▶ Assignment:
Pull each line containing "basket" out of the data and copy it.
(Given information)
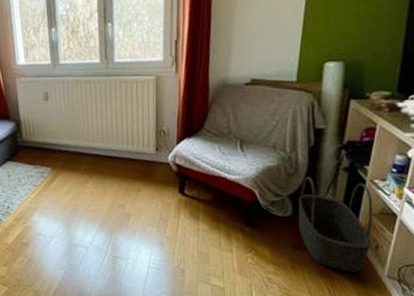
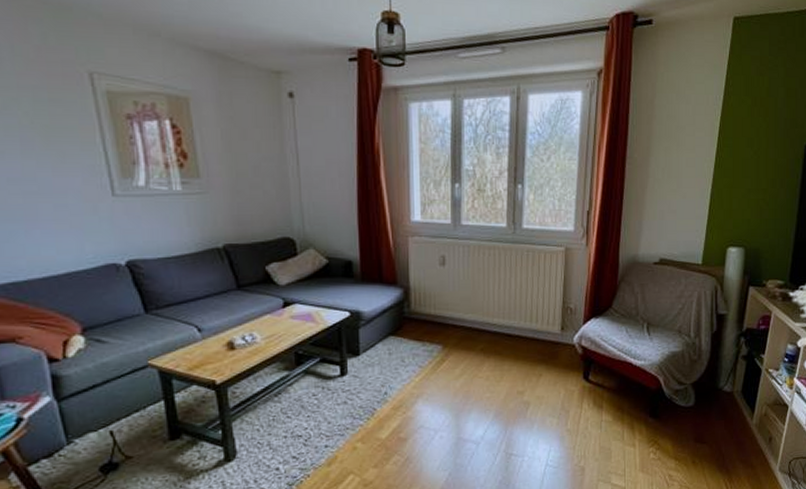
basket: present [298,176,373,273] -> none [700,364,768,467]

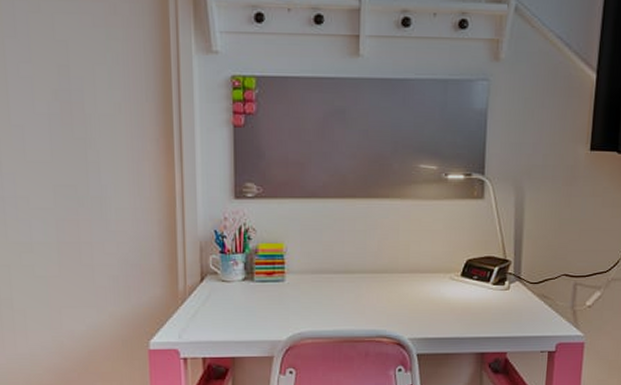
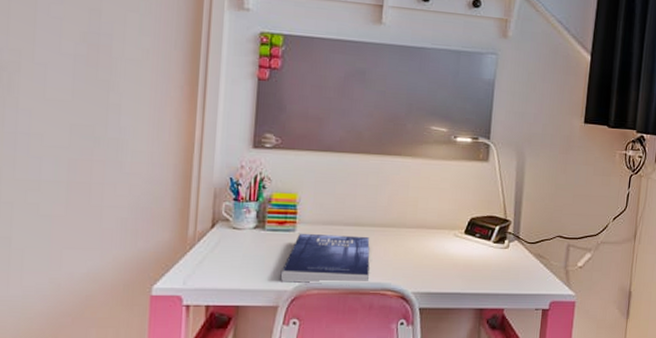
book: none [273,283,363,333] -> present [280,233,370,283]

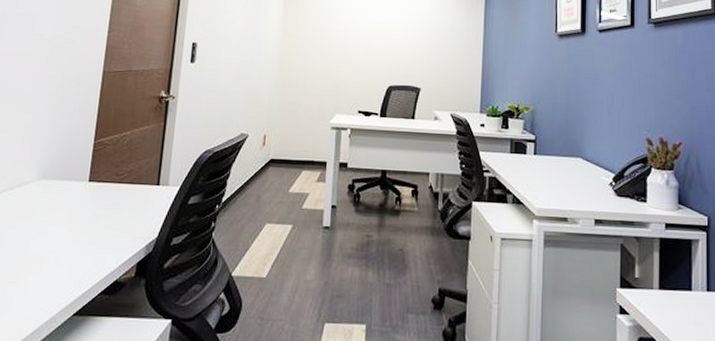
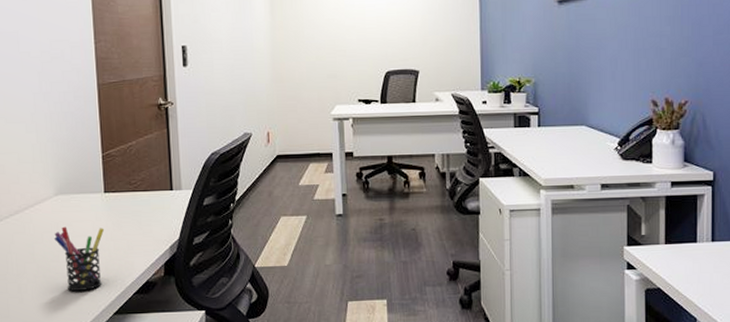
pen holder: none [26,213,82,285] -> present [53,226,105,291]

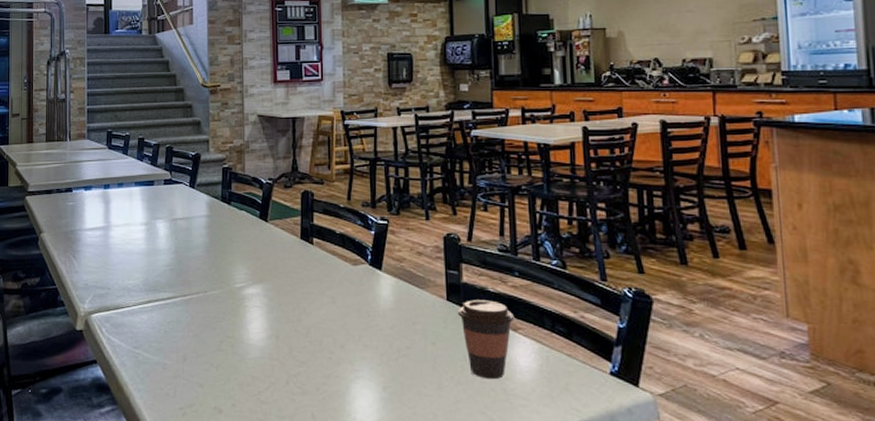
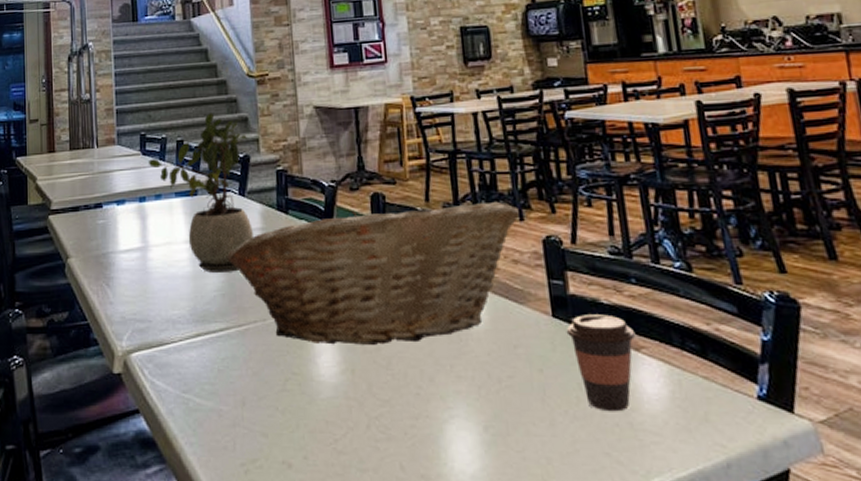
potted plant: none [113,116,200,251] -> present [148,112,253,273]
fruit basket: none [177,202,426,317] -> present [227,201,519,345]

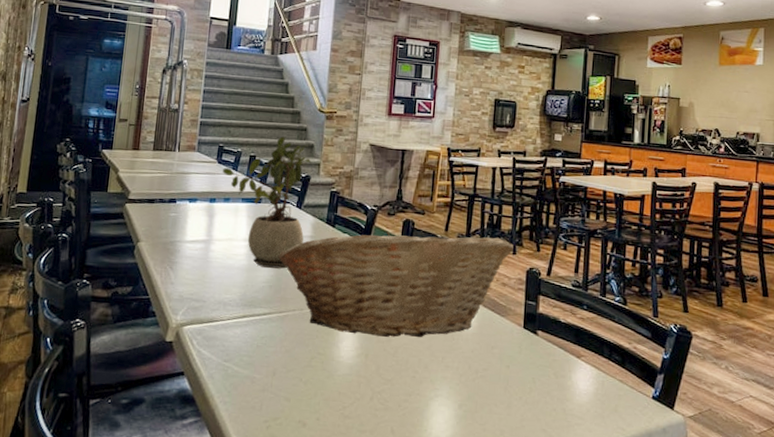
coffee cup: present [566,314,636,412] -> none [531,328,580,401]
(End Given information)
▶ Exercise answer:
basket: present [298,176,373,273] -> none [700,364,768,467]
fruit basket: none [177,202,426,317] -> present [227,201,519,345]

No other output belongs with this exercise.